Vice President Dick Cheney's top aide was among the sources for a Time magazine reporter's story about the identity of a CIA officer, the reporter said Sunday.And the story continues to unfold. As I wrote last August (premature at the time, but it still holds today, I believe): pay attention to this story in the next few weeks, because it's not going away.
Until last week, the White House had insisted for nearly two years that vice presidential chief of staff Lewis Libby and presidential adviser Karl Rove were not involved in the leaks of CIA officer Valerie Plame's identity.

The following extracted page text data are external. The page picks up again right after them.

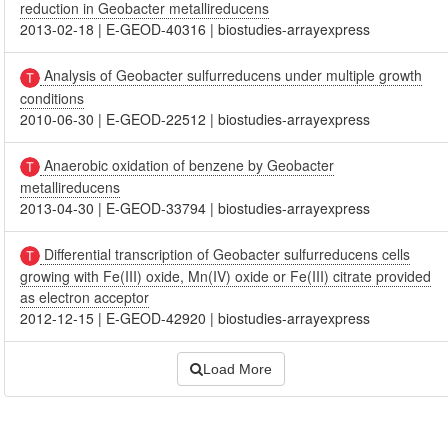
reduction in Geobacter metallireducens
2013-02-18
|
E-GEOD-40316
|
biostudies-arrayexpress
Analysis of Geobacter sulfurreducens under multiple growth
conditions
2010-06-30
|
E-GEOD-22512
|
biostudies-arrayexpress
Anaerobic oxidation of benzene by Geobacter
metallireducens
2013-04-30
|
E-GEOD-33794
|
biostudies-arrayexpress
Differential transcription of Geobacter sulfurreducens cells
growing with Fe(III) oxide, Mn(IV) oxide or Fe(III) citrate provided
as electron acceptor
2012-12-15
|
E-GEOD-42920
|
biostudies-arrayexpress
Load More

The White House refused last week to repeat those assertions when it was revealed that Rove had told Time reporter Matt Cooper that the wife of Bush administration critic Joseph Wilson apparently works at the CIA and that she had authorized his trip to Africa. The CIA dispatched Wilson to check out a report that the government of Niger had sold yellowcake uranium to Iraq for nuclear weapons.
Cooper said on NBC's "Meet the Press" that he spoke to Libby after first learning about Wilson's wife from Rove.
According to Cooper, Libby and Rove were among the government officials referred to in Cooper's subsequent Time story that said Wilson's wife was a CIA official and that she was involved in sending her husband on a trip to Africa.
Cooper's article was headlined, "A War on Wilson?"
On Sunday, Cooper also said there may have been other sources for that information. He declined to elaborate.